Monday, November 22, 2010

Who Writes These Anyway?

So today in math class I realized something.

Every single story problem in my math book is stupid. 

No wonder kids are failing math. Seriously.

#34. Little Billy is standing in a forest. There's a tree next to him. Billy's shadow is 3 feet long. Billy is 4 feet tall. The Tree's shadow is 13 feet long. The Tree is how many feet tall?

Alright, so first off. Why the hell is Little Billy in the forest? By himself nonetheless. I'm going to call Child Services on Billy's mother. She's doing a terrible job. Does she even know what lives in the forest? Bears, and mushrooms, and weasels, and clowns. Rabid clowns that devour children's souls. Billy is in grave danger.

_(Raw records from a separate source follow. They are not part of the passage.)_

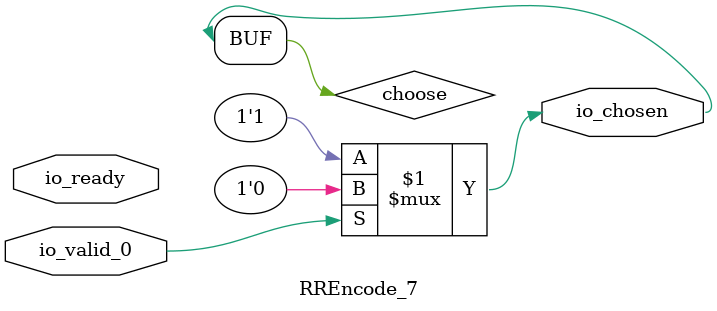
<source format=v>
module RREncode_7(
    input  io_valid_0,
    output io_chosen,
    input  io_ready);
  wire choose;
  assign io_chosen = choose;
  assign choose = io_valid_0 ? 1'h0 : 1'h1;
endmodule
</source>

What if the tree decided that it wanted nobody to be around to hear it fall so it fell on Billy, killing him instantly. Or perhaps not so instantly, and Billy lay there for hours in agonizing pain wishing he had not been so curious as to how tall that tree really was.

Alright, so perhaps that wasn't such a good reason why the problem is stupid. Okay, yeah. Really- it's a fantastic reason. Nobody gives a damn about Little Billy and a tree. It's boring and pointless. Nobody walks into a forest randomly and stands next to a tree and wants to know how tall that tree is.
Another thing- how does Billy know how long the tree's shadow is? HM? If he's so good at telling how long shadows are, why can't he just tell how tall the damn tree is? 

Now if the problem was written like this it would be more captivating:

#34. Little Billy had nearly escaped his drunken hillbilly mother in an attempt to gain his freedom. As he ran from the trailer park at a speed of 3 feet per second, his drunken mother chased after him in a rage. Her speed was 5 feet per second due to slightly longer legs. There was a random pine tree ahead and Billy decided he was going to have to climb it in order to escape his toothless mother. Billy calculated the tree's shadow by counting the seconds he ran as he went across the shadow. He ran for 6 seconds. Therefore the the tree's shadow was 18 feet long. As Billy attempted to calculate the height of the tree his mother caught him and clobbered him to death. Calculate the number of years Billy's mom will be in the prison system.

See? Isn't that way more fun? As much as I love trees, I don't fucking care how tall they are.

Another thing I never understood:
Teachers and even professors do this. When they are about to talk about a useless subject nobody cares about, they always try to draw the class in:

"Well I bet you've all wondered as you stare at your drinking glass, how much work it'd take to pump all the water out of it."
Actually, no, no I don't. I look at that glass and go, "Damn that looks refreshing." and I drink it. I don't ask myself about how much work it'd take to pump my orange juice onto the table. Why would anybody in their right mind do that? Nobody does that Peterson. Nobody.

"How many times have you been enjoying your lunch when you think to yourself, I wonder what chemicals make up this soda pop!?" 
None, never have I thought that. Sometimes I think "I'm slowly killing myself by drinking this...oh well." or I don't even think at all because the reason I'm drinking it is because it's so late but I have a midterm tomorrow and I have to study and this can is chock full of caffeine. But no, Walker, I don't care what chemicals make up my soda pop, all I care about is how to get it from the can, into mah belleh. 

Never will I understand how they expect people to become direly interested when they provide the most ridiculous scenarios for people to relate to.